Summary: The problem arose not because our Lord healed her, but because He healed her on the Sabbath day. The Lord healing people on the Sabbath day was a reoccurring source of contention between Himself and the religious rulers.
(16) Crippled Woman Healed on Sabbath
(Deut. 5:12-15) Luke 13:10-17
(Luke 13:10-14) And he was teaching in one of the synagogues on the sabbath. And, behold, there was a woman which had a spirit of infirmity eighteen years, and was bowed together, and could in no wise lift up herself. And when Jesus saw her, he called her to him, and said unto her, Woman, thou art loosed from thine infirmity. And he laid his hands on her: and immediately she was made straight, and glorified God. And the ruler of the synagogue answered with indignation, because that Jesus had healed on the sabbath day, and said unto the people, There are six days in which men ought to work: in them therefore come and be healed, and not on the sabbath day.
This woman had one of the worst illnesses recorded in the Bible. She had a severe malady. The problem arose not because our Lord healed her, but because He healed her on the Sabbath day. The Lord healing people on the Sabbath day was a reoccurring source of contention between Himself and the religious rulers. The ruler of the synagogue was a hypocrite because he treated animals better than he treated people. Suppose the woman did come to the synagogue on another day. Could he have healed her? Of course not! I wonder how many needy people come to church meetings looking for love and help and go away disappointed.
This woman had a spirit of infirmity that had plagued her for eighteen years. It is difficult to translate into English the terminology that Dr. Luke uses to describe her condition. They are medical terms. Her illness was chronic and incurable. Because of it she was bowed down by Satan or, you could say “bent double.” This poor woman could not lift herself up. Here was a woman in a desperate condition. She was an unfortunate wretch who was an object of pity. This was probably one of the most terrible cases of physical infirmity that the Lord dealt with on earth.
Only Luke mentions this bent-over woman who had spent the previous eighteen years staring at the floor, unable to stand or sit, or even to straighten her crooked back. Jesus and His disciples had traveled through her city in Peraea on their way from Galilee to Judea. They entered the synagogue on the Sabbath to teach, because that was the Lord’s practice; to be in the Synagogue every Sabbath.
Notice that when Jesus saw her, he called her to him. It does not appear that she made any request to him for healing, or expected anything from him; but before she called he answered.
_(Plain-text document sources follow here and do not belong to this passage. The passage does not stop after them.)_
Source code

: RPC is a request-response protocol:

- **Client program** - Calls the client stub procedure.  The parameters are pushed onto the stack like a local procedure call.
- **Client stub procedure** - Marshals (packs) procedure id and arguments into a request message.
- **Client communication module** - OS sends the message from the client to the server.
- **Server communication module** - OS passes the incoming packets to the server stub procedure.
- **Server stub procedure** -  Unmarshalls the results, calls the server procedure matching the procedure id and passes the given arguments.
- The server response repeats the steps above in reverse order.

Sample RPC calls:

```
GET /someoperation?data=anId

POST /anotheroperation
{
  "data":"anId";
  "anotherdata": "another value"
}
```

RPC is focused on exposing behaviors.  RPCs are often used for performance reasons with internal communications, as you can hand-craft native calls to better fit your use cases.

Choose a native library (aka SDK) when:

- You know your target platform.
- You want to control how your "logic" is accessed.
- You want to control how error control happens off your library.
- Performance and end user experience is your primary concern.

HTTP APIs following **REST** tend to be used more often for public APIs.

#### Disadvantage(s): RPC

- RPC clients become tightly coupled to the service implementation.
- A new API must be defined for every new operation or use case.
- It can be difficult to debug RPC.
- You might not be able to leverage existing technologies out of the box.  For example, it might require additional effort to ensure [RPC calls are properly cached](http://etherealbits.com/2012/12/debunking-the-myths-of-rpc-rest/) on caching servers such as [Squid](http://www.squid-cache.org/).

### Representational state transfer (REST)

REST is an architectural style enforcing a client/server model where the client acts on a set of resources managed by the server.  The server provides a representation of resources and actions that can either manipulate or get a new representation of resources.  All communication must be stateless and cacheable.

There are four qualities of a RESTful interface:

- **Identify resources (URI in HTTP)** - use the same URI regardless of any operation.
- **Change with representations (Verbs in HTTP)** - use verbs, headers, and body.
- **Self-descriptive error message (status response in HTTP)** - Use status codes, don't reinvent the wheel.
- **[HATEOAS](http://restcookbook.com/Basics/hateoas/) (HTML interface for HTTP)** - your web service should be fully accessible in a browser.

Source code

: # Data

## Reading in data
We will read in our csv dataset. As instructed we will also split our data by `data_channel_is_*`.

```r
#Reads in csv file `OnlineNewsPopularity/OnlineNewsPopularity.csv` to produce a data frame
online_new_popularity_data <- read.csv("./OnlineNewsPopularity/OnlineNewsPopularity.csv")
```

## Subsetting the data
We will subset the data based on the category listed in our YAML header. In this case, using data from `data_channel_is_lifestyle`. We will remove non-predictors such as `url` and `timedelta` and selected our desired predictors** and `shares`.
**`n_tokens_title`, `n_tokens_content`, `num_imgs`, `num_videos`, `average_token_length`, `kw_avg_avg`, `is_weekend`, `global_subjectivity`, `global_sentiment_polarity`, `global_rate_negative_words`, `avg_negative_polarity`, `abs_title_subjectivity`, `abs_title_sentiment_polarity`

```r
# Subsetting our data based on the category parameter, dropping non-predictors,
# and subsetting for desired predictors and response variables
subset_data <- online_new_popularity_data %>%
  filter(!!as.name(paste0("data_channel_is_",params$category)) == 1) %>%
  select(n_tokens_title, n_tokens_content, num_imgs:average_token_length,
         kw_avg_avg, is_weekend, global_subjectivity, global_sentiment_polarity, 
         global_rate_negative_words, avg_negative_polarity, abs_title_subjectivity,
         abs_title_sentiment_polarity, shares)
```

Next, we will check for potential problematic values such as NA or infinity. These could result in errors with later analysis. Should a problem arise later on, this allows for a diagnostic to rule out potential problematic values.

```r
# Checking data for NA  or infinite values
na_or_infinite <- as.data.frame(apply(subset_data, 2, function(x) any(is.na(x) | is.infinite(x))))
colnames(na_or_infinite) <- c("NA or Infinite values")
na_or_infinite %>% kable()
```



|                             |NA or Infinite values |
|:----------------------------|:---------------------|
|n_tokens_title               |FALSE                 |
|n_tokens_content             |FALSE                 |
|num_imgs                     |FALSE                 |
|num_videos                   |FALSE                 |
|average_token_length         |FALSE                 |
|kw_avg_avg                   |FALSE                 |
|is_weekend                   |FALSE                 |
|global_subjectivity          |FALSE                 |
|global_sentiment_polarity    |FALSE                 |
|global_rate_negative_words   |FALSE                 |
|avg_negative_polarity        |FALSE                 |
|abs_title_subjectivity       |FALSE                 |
After Jesus’ tender touch, for the first time in eighteen years, this “daughter of Abraham” straightened her back, stretched to her full height, and, among the sons of Abraham, who perhaps now hung their heads in shame, she held her head high to the glory of God. Nothing honors the Savior any more than a heart of gratitude and a spirit of praise. Now, the scripture was fulfilled, for Psalms 146:8 says, “The Lord raiseth them that are bowed down.” Although man cannot make that straight which God has made crooked (Eccl. 7:13), yet the grace of God can make that straight which the sin of man has made crooked.
(Luke 13:15-16) The Lord then answered him, and said, Thou hypocrite, doth not each one of you on the sabbath loose his ox or his ass from the stall, and lead him away to watering? And ought not this woman, being a daughter of Abraham, whom Satan hath bound, lo, these eighteen years, be loosed from this bond on the sabbath day?
I don’t know why this woman had been bound by Satan. She apparently was not an immoral person, as she was a regular attendant at the synagogue despite her condition. It was at the synagogue that the Great Physician said to her, “Be loosed.” He laid His hands on her and immediately she was made straight and glorified God. His touch upon her was not essential but was an aid to her faith. It was personal contact. And personal contact with Him is the important thing for us also.
The ruler of the synagogue rebuked her sharply—yet this woman had not come to the synagogue with any intention of being healed. The reaction of the religious ruler was strange indeed. He was more interested in the rule than he was in the fact that a poor woman, who had been shackled for eighteen years with an infirmity, had been freed. The Sabbath question was the most important issue to these religious rulers. Yet Sabbath prohibitions had become a burden too great to bear. The Sabbath question is still one of heated debate today. Jesus’ reply was that the Sabbath was not intended to prevent works of necessity or mercy. The application of this truth is as follows: some jobs today require Sunday employment, such as hospitals, law enforcement, and fire-fighting. Most other jobs, however, can often be performed on other days, even though Sunday of itself is not to be kept as the Jewish Sabbath. As a rule, Sunday is regarded as a day of worship, and we should not needlessly violate that principle, even though we realize there are exceptions. The important thing is to learn not to argue about religion, but to learn to live it.